Grain Producers SA (GPSA) is actively calling for an immediate increase in resources on the ground to monitor spray drift activity as the seasonal conditions create serious challenges.

Unpredictable summer rain has prompted weed growth across grain properties in South Australia and combined with the humid and often windy weather, it has created the perfect storm for potential spray drift.

GPSA Chief Executive Officer Brad Perry said GPSA has been working with the State Government’s Department of Primary Industries and Regions regarding agrichemical spray compliance and audit activities.

“Given the recent rains and the weed growth on farm, we now need an immediate response for more boots on the ground checking the rules are followed when spraying,” he said.

“We want to see a crackdown on those who are doing the wrong thing, as the impact of spraying at the wrong time and in the wrong conditions can be felt much further than just the surrounding paddocks.

“Users of agrichemicals must be spraying in accordance with approved chemical label instructions and that can include recognising such things as wind speeds, inversion conditions and nozzle size and selections.”

Mr Perry also reminded grain producers that they must be particularly wary of hazardous inversions, which is when cold air is trapped near the ground and spray droplets can remain suspended in the air for hours and can travel for a significant number of kilometres from the intended target.

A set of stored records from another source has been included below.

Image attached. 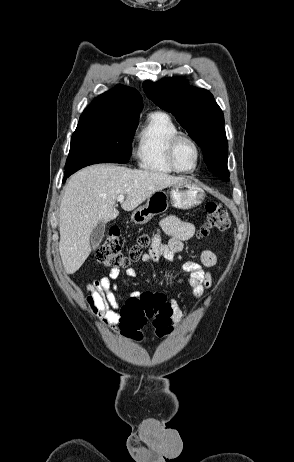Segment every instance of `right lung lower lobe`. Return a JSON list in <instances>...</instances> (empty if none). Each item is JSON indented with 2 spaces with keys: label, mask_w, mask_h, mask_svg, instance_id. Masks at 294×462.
Instances as JSON below:
<instances>
[{
  "label": "right lung lower lobe",
  "mask_w": 294,
  "mask_h": 462,
  "mask_svg": "<svg viewBox=\"0 0 294 462\" xmlns=\"http://www.w3.org/2000/svg\"><path fill=\"white\" fill-rule=\"evenodd\" d=\"M73 174V173H72ZM71 174H65V177L63 178V182H65L66 178L69 177Z\"/></svg>",
  "instance_id": "98d812e1"
}]
</instances>
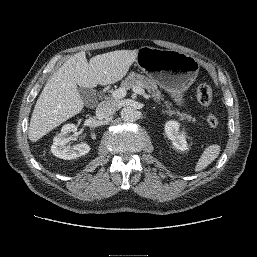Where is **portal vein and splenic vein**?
<instances>
[{"mask_svg": "<svg viewBox=\"0 0 257 257\" xmlns=\"http://www.w3.org/2000/svg\"><path fill=\"white\" fill-rule=\"evenodd\" d=\"M133 91L137 94L144 95L145 90L140 86H134ZM126 96V90L124 88L116 89L112 92V97L116 99H120Z\"/></svg>", "mask_w": 257, "mask_h": 257, "instance_id": "18ae733b", "label": "portal vein and splenic vein"}]
</instances>
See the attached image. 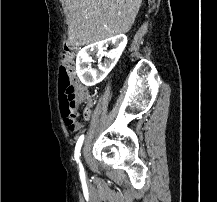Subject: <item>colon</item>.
Masks as SVG:
<instances>
[{"label": "colon", "instance_id": "colon-1", "mask_svg": "<svg viewBox=\"0 0 217 202\" xmlns=\"http://www.w3.org/2000/svg\"><path fill=\"white\" fill-rule=\"evenodd\" d=\"M76 52L77 47H66L65 55L61 59V64H66V67H59L60 75L58 76L60 80L58 96H61L59 102L64 111L60 112V117H66L64 124L71 131L84 127V124L79 122L80 113L76 110V103H89L91 97L90 93H80V98L74 99L75 91H82V86H76L74 82V73H76V68H79V63H74Z\"/></svg>", "mask_w": 217, "mask_h": 202}]
</instances>
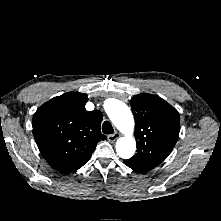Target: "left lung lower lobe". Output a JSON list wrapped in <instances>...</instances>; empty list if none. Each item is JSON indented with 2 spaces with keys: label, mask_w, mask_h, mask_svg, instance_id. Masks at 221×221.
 Segmentation results:
<instances>
[{
  "label": "left lung lower lobe",
  "mask_w": 221,
  "mask_h": 221,
  "mask_svg": "<svg viewBox=\"0 0 221 221\" xmlns=\"http://www.w3.org/2000/svg\"><path fill=\"white\" fill-rule=\"evenodd\" d=\"M123 162L126 166L130 167L131 169H133L139 173H145V172H148L154 168L152 166L141 164V163H138V162H136L134 160H130V159L124 160Z\"/></svg>",
  "instance_id": "1"
}]
</instances>
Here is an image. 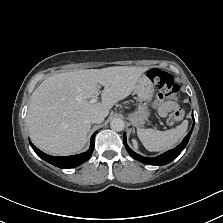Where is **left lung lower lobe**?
I'll use <instances>...</instances> for the list:
<instances>
[{
    "label": "left lung lower lobe",
    "mask_w": 223,
    "mask_h": 223,
    "mask_svg": "<svg viewBox=\"0 0 223 223\" xmlns=\"http://www.w3.org/2000/svg\"><path fill=\"white\" fill-rule=\"evenodd\" d=\"M194 123H195V120H194V116H193V126L191 128V131L187 134V136L184 138V140L182 141L181 144H179L176 148L169 150V151L163 153L162 155H159L154 158H146V157H143V156L135 153L134 151H132L126 143V134H124V136H123V142H124L127 152L134 159H136L144 164H149V165H157V166L166 165V164L170 163L171 161H173L184 150V148L186 147V145L189 141L190 135L192 133Z\"/></svg>",
    "instance_id": "0a47b994"
}]
</instances>
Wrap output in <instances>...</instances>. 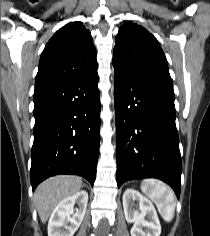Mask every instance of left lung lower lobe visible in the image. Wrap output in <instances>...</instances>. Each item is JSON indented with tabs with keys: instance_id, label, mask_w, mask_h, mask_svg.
Instances as JSON below:
<instances>
[{
	"instance_id": "obj_1",
	"label": "left lung lower lobe",
	"mask_w": 210,
	"mask_h": 236,
	"mask_svg": "<svg viewBox=\"0 0 210 236\" xmlns=\"http://www.w3.org/2000/svg\"><path fill=\"white\" fill-rule=\"evenodd\" d=\"M117 184L154 177L179 198L182 162L175 125L173 85L115 71Z\"/></svg>"
}]
</instances>
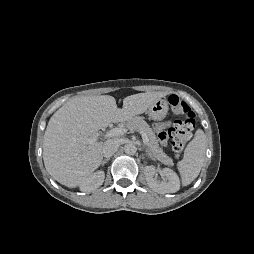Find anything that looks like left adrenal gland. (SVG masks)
Instances as JSON below:
<instances>
[{
  "instance_id": "1",
  "label": "left adrenal gland",
  "mask_w": 254,
  "mask_h": 254,
  "mask_svg": "<svg viewBox=\"0 0 254 254\" xmlns=\"http://www.w3.org/2000/svg\"><path fill=\"white\" fill-rule=\"evenodd\" d=\"M146 153H147L148 156L151 157V155H150V153L148 152V150H146ZM151 158H152V157H151ZM152 159H153V158H152Z\"/></svg>"
}]
</instances>
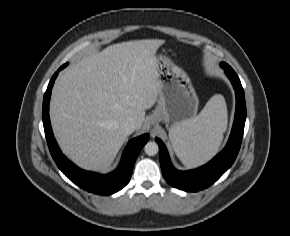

GPSA is also today launching a new spray campaign titled ‘Don’t Spray Your Dollars Away’ focusing on the economic losses for grain producers who don’t do the right thing. This campaign will run side by side with our ‘Keep Your Droplets to Yourself’ Campaign – delivering many relevant facts and actions to help prevent spray drift. In the coming weeks, the two campaigns will be featured heavily through text reminders to South Australian grain producers, in newspapers, on the radio and on social media.